+++ TEXTE PROPOSÉ

Ainsi, le 20 décembre 1956, en pleine Guerre d'Algérie, il écrit dans Notre Journal, organe de presse de l'hôpital, ces lignes sur l'arbitrage: "Il apparaît déjà qu'un arbitre à l'hôpital psychiatrique n'a pas les mêmes sanctions qu'un arbitre sur le stade du F. B. ou du stade Saint-Eugène [1]. Je dois avouer que je suis gêné quand je constate l'arbitrage de certains infirmiers. Ils font comme s'ils n'étaient pas infirmiers, comme si le sifflet dans la bouche leur enlevait la qualité d'infirmier. Ils oublient quelquefois que leur fonction est d'être infirmier arbitre, mais non pas arbitre officiel. Il y a donc plusieurs façons d'être arbitre, mais il y a une seule façon d'être bon arbitre à l'hôpital psychiatrique quand on se propose de faire du sport un élément thérapeutique de l'atmosphère générale de l'établissement." Mots de Fanon qui apportent un témoignage précieux sur la puissance du sport et du football, apparaissant ici avec une réflexion sur la dérive disciplinaire d'arbitres infirmiers emportés par le jeu, qui existe bel et bien, même au milieu d'une guerre d'indépendance.

Gare au commercialisme

On retrouve le sport chez Fanon cinq ans plus tard. En 1961, dans la dernière année de sa vie romanesque [2], atteint d'une leucémie, Fanon écrit Les Damnés de la terre. Il y analyse notamment la mise en marche du processus de libération nationale, son parcours de la campagne vers la ville à partir de son vécu algérien et du rôle d'intermédiaire de "l'intellectuel colonisé". Il y parle encore de sport, d'une façon que l'on retrouve chez certains entraîneurs aujourd'hui, celle qui veut échapper au"commercialisme" en étant pratiqué par des "hommes conscients" de l'importance du lien qu'ils entretiennent avec le peuple qui les regardent:

"La conception capitaliste du sport est fondamentalement différente de celle qui devrait exister en pays sous-développé. L'homme politique africain ne doit pas se préoccuper de faire des sportifs mais des hommes conscients qui, par ailleurs, sont sportifs. Si le sport n'est pas intégré dans la vie nationale, c'est-à-dire dans la construction nationale, si l'on construit des sportifs nationaux et non des hommes conscients, alors rapidement on assistera au pourrissement du sport par le professionnalisme, le commercialisme. Le sport ne doit pas être un jeu, une distraction que s'offre la bourgeoisie des villes. La plus grande tâche est de comprendre à tout instant ce qui se passe chez nous. Nous ne devons pas cultiver l'exceptionnel, chercher le héros, autre forme du leader. Nous devons soulever le peuple, agrandir le cerveau du peuple, le meubler, le différencier, le rendre humain."

++++++
+++ DONNÉES FOURNIES

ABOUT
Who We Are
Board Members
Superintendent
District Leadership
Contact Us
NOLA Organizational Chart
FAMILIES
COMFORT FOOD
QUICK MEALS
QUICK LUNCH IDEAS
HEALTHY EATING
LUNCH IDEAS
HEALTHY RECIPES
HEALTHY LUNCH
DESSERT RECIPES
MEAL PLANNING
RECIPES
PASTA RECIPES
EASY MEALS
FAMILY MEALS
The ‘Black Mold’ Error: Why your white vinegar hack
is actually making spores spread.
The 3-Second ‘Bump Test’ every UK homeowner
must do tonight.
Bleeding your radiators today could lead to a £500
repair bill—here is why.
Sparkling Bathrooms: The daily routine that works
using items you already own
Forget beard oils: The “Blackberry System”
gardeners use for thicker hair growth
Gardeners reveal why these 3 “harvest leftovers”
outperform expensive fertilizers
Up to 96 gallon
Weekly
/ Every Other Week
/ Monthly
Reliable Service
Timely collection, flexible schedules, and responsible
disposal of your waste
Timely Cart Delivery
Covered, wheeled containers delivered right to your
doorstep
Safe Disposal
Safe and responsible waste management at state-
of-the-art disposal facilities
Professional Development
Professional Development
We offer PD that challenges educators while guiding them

++++++
+++ DONNÉES FOURNIES

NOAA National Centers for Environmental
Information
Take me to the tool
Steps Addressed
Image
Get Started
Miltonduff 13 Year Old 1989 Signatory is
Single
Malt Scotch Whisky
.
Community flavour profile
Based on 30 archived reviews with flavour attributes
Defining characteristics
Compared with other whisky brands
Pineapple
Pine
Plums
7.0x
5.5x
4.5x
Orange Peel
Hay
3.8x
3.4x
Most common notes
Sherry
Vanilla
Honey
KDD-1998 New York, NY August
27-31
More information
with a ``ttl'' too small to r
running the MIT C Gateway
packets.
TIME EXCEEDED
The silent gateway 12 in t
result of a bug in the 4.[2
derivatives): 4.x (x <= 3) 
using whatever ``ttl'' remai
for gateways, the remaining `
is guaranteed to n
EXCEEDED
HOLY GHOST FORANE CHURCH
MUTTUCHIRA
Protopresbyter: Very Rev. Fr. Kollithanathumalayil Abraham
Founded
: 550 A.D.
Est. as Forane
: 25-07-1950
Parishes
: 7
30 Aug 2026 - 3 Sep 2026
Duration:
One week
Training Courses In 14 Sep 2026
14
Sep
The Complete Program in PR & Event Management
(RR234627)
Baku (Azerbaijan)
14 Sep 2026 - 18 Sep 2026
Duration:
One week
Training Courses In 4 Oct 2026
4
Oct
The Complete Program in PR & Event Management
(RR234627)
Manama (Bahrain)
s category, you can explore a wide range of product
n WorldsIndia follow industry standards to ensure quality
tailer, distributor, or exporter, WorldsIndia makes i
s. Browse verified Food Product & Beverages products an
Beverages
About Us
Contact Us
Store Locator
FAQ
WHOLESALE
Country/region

++++++

#### [CONSIGNES]
1. D'après le texte sur Fanon et le sport, dans quelle publication Fanon fait-il paraître, le 20 décembre 1956, ses lignes sur l'arbitrage ?
2. Poursuivez le texte sur Fanon et le sport après sa dernière phrase.

#### [CORRIGÉ]
1. Dans Notre Journal, l'organe de presse de l'hôpital.

2.
On retrouve là des éléments de l'approche de Diego Simeone. Après la qualification de son Atlético contre le Barça en Ligue des champions, l'Argentin disait ainsi "croire beaucoup en les valeurs de la vie", au-delà du football, et "essayer de les intégrer sur le terrain": "Je suis fier d'avoir trouvé un groupe de gamins fantastiques qui répondent à ce qu'il y a dans la vie: le respect, ne jamais arrêter d'essayer, la persévérance, savoir se relever dans la difficulté, insister pour que l'autre soit meilleur que soi, se battre..."Des valeurs qui dépassent le simple cadre du terrain, un jeu porté par les"hommes conscients" décrits par Fanon.

Marseille 2014/15, terre en transe

Autre parallèle, avec un autre technicien argentin. Lorsque Fanon évoque la colonie prête à se libérer ("C'est le sol national, c'est l'ensemble de la colonie qui entrent en transes"), l'OM de Marcelo Bielsa vient à l'esprit. El Loco a fait de Marseille une terre vibrante la saison dernière. Au besoin de légitimer un peu plus ce rapprochement entre deux hommes si éloignés en apparence, la folie et le caractère révolutionnaire que l'on prête à l'un ont été étudiés par l'autre.

La force de Bielsa est de faire jouer son équipe selon sa conviction intime de la nature du jeu (marquer un but de plus que l'adversaire). La construction du caractère d'une équipe qui se jette vers l'avant dessinait, d'une part, la personnalité de Bielsa et correspondait, d'autre part, à un Vélodrome prêt à se survolter pour une telle équipe et devenir ainsi l'épicentre de la transe de sa ville. "Ce que j'admire le plus dans cette institution est le mélange entre le stade et les supporters, et personne ne peut ne pas recevoir le fantastique effet que produisent les supporters et l'écusson", disait-il l'an dernier. Ou encore: "Je n'aime pas faire de comparaison (avec l'Argentine) et être démagogique mais ce qui se passe au Vélodrome se reproduit dans très peu d'endroits au monde." Il suffit de regarder des images d'OM-PSG de la saison dernière pour être persuadé de la force avec laquelle Bielsa a établi une croyance et une fierté du stade et de la ville à l'égard de son équipe. On peut identifier le même phénomène lors du passage de Rudi Garcia à Rome, par l'évocation de la grandeur de l'histoire du club notamment, ce qui a créé une dynamique de confiance pour l'équipe et d'espoir pour son public.


Les "liaisons organiques"

Comprenant son arrivée dans une ville dotée d'une culture footballistique, Bielsa a adopté une communication liante avec celle-ci, tournée vers les supporters, qu'il place au cœur du football: "Il ne s'agit pas de comparer les intérêts qu'ont les supporters ou les interprètes (joueurs, entraîneurs) mais de savoir que le travail du footballeur tient dans le fait de prendre en charge les espoirs et les émotions des supporters."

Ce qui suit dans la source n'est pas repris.